The Luxembourg Court of Cassation, which adjudicated the case and ruled in Iran's favor, confirmed its decision on Tuesday and indicated the money has not yet made its way back to Iran. The court ruled the United States has no authority to seize the funds on behalf of American terror victims.
That decision can now be appealed to a higher court. Luxembourg made clear that if any financial institution attempts to move the money before a final decision is made it would be subject to million-dollar fines.
Iran had in mid-2019 appealed court rulings holding it accountable for the attacks. The Luxembourg court's decision, while not final, could pave the way for the Islamic Republic to take back the $1.6 billion that had been frozen.
Rouhani, in addressing the decision, called it a "very good victory" against America and falsely claimed Iran had already repatriated the money.

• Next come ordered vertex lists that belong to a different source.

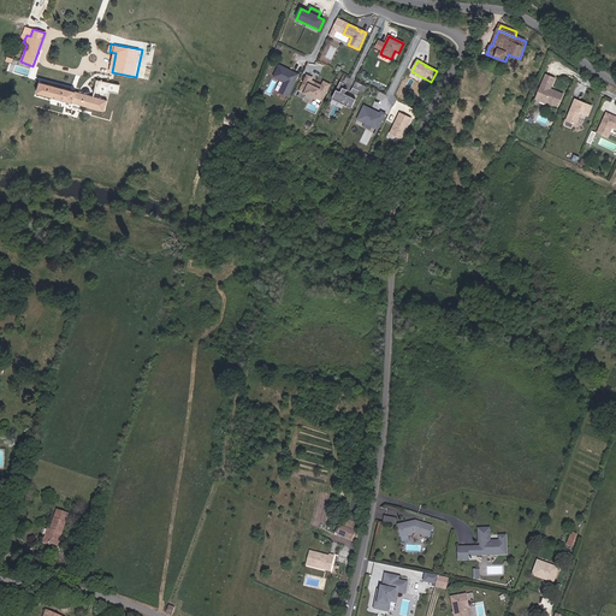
[(289,98),(298,77),(295,75),(294,78),(290,77),(292,72),(280,66),(274,78),(285,83),(280,93),(289,98)]
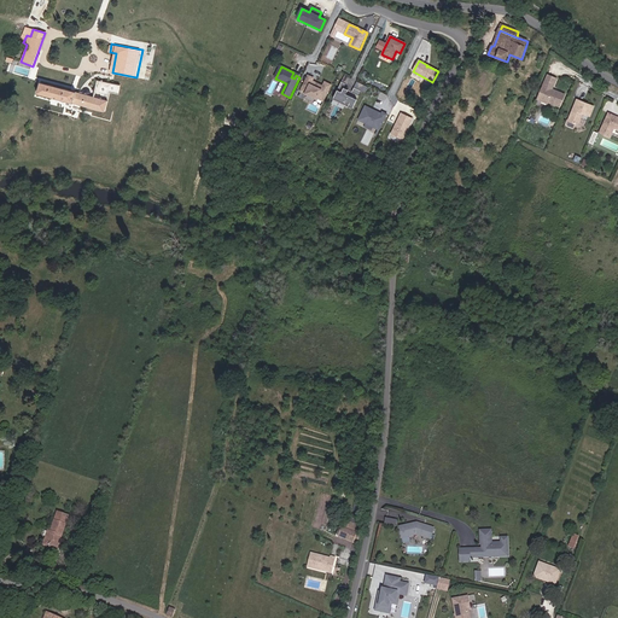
[(563,106),(567,94),(552,88),(553,86),(555,87),(559,79),(551,75),(540,99),(551,103),(551,101),(563,106)]
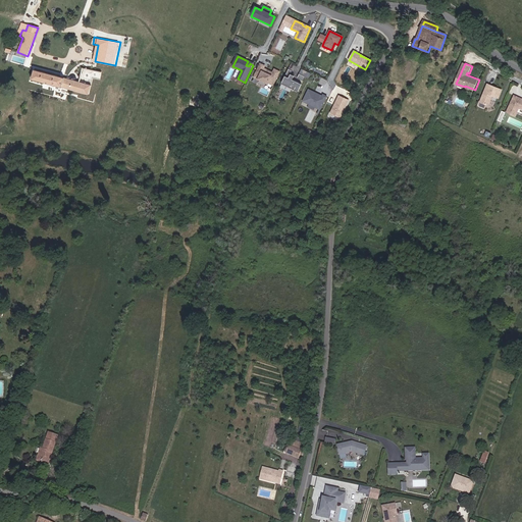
[(273,86),(280,72),(266,65),(266,67),(261,64),(254,79),(259,82),(261,76),(266,79),(266,77),(271,80),(269,84),(273,86)]
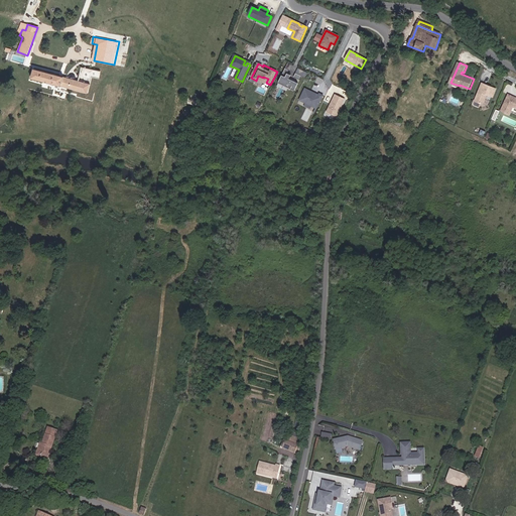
[(78,81),(90,85),(92,78),(98,79),(100,72),(82,67),(78,81)]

Rouhani claimed victory over victims of the 9/11 attacks, to which American courts have long linked Iran. The money has also been sought by the families of American service members killed in the 1983 bombing of a Marine barracks in Lebanon, another attack sponsored by Tehran.
"$1.6 billion of our money was in Luxembourg and the Americans had put their hands on it," Rouhani said. He added that Iran "freed this money from the Americans' grasp."
The governor of Iran's Central Bank also claimed that the cash had been released.
"Thanks to judiciary actions in Luxembourg, the Islamic Republic could gain two major achievements and neutralize U.S. efforts to seize and transfer Iran's assets," Abdolnaser Hemmati said in reports carried by Iran's state-controlled media.
"Initially, $1.6 billion of CBI assets, blocked in Clearstream Banking SA back on January 15, 2016, was released," he said. "Under a transient order issued by a court in Luxembourg, the transfer of the CBI asset was diverted to the U.S."